- _REQUEST_: Report every line of the items below that contains the word "lowest". Case counts.

━━ RECORDS FOR THIS TASK

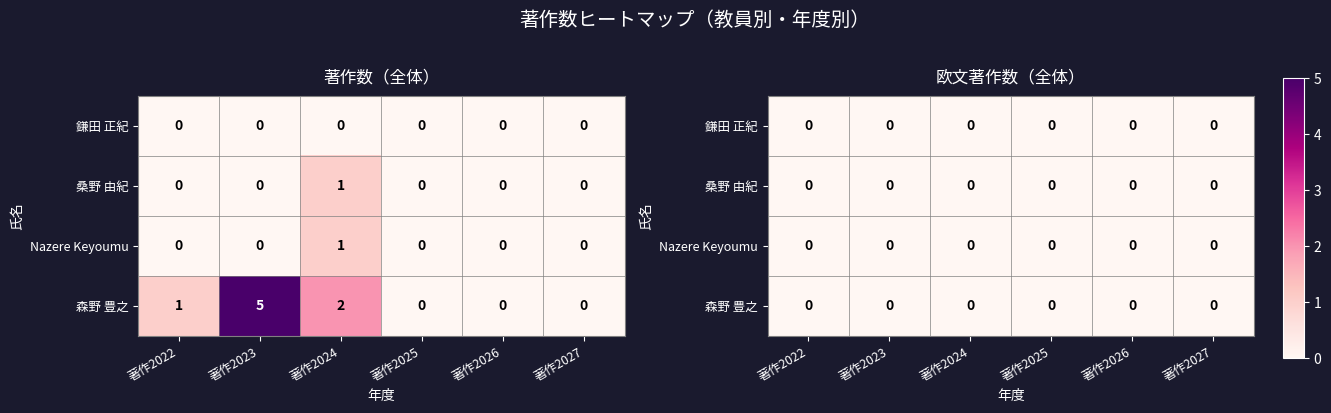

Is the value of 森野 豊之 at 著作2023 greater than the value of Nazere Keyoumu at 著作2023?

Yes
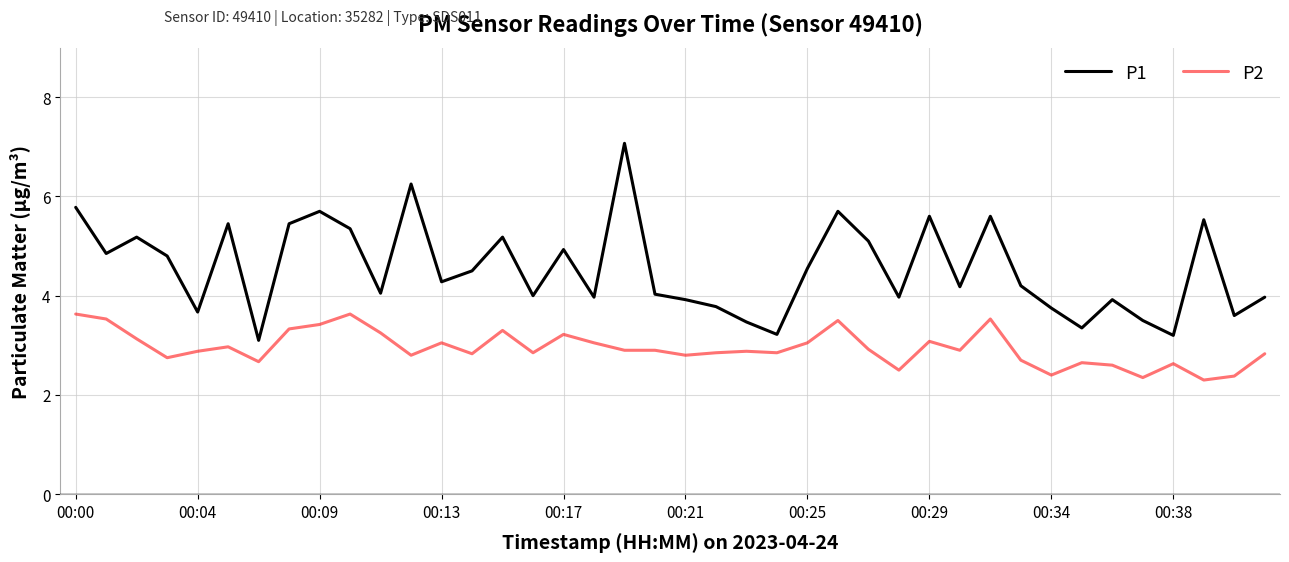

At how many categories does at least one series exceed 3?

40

━━━━
━━ RECORDS FOR THIS TASK

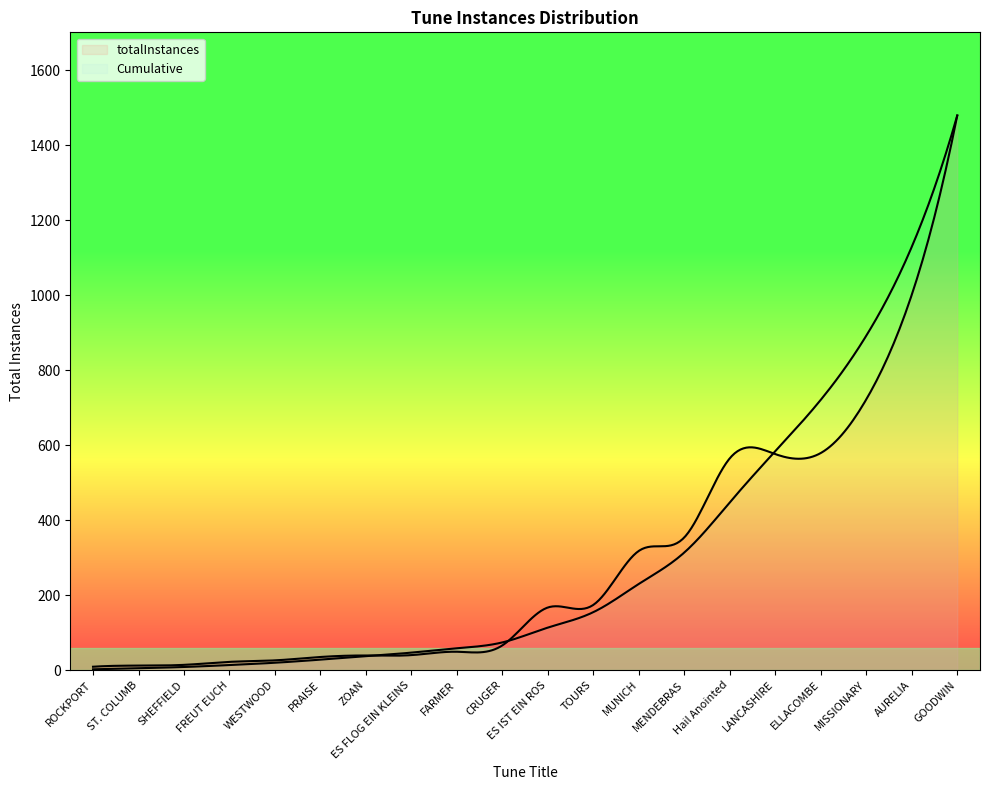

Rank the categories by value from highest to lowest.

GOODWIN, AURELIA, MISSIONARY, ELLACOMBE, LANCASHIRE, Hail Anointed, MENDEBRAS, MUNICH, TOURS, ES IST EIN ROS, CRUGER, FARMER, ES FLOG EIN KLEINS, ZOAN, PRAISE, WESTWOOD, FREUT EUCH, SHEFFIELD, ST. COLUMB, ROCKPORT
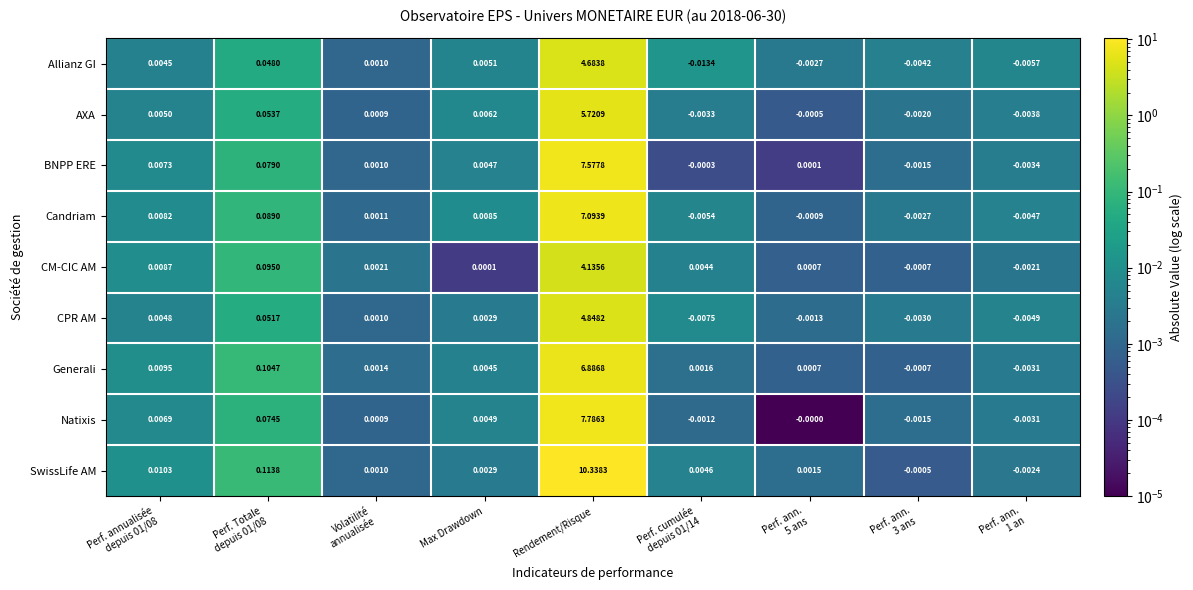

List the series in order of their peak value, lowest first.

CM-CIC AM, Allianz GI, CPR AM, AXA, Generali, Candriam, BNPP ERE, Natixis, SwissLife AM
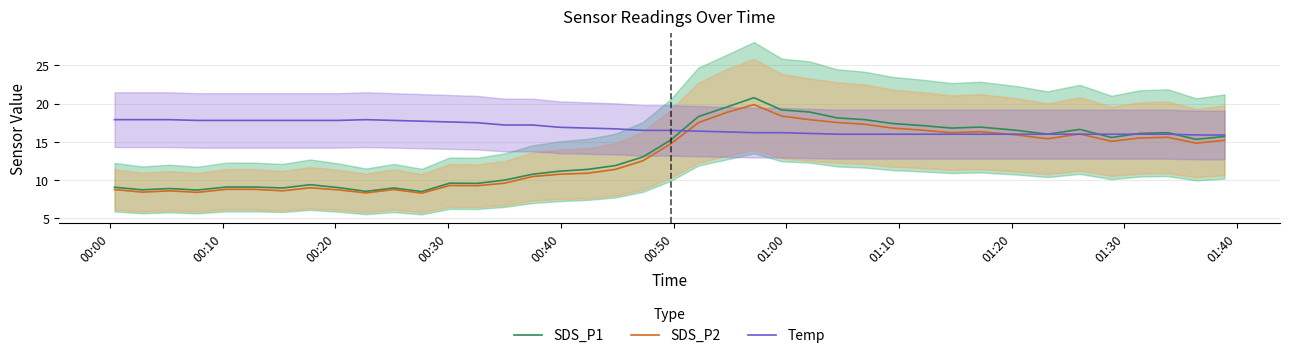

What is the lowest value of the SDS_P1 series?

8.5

━━━━
━━ RECORDS FOR THIS TASK

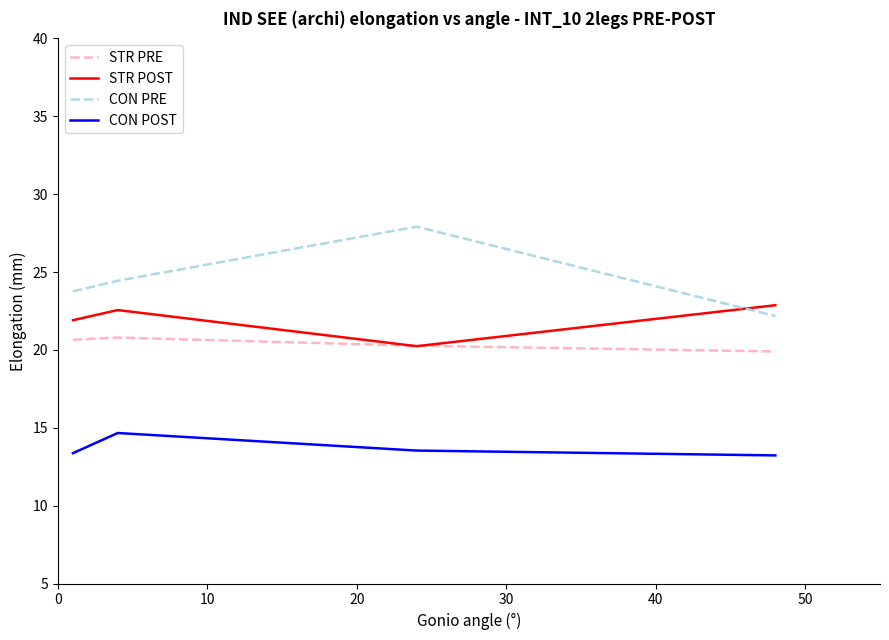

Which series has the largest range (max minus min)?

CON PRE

━━━━

- _COMPLETED TASK_:
Rank the categories by value from highest to lowest.
List the series in order of their peak value, lowest first.
What is the lowest value of the SDS_P1 series?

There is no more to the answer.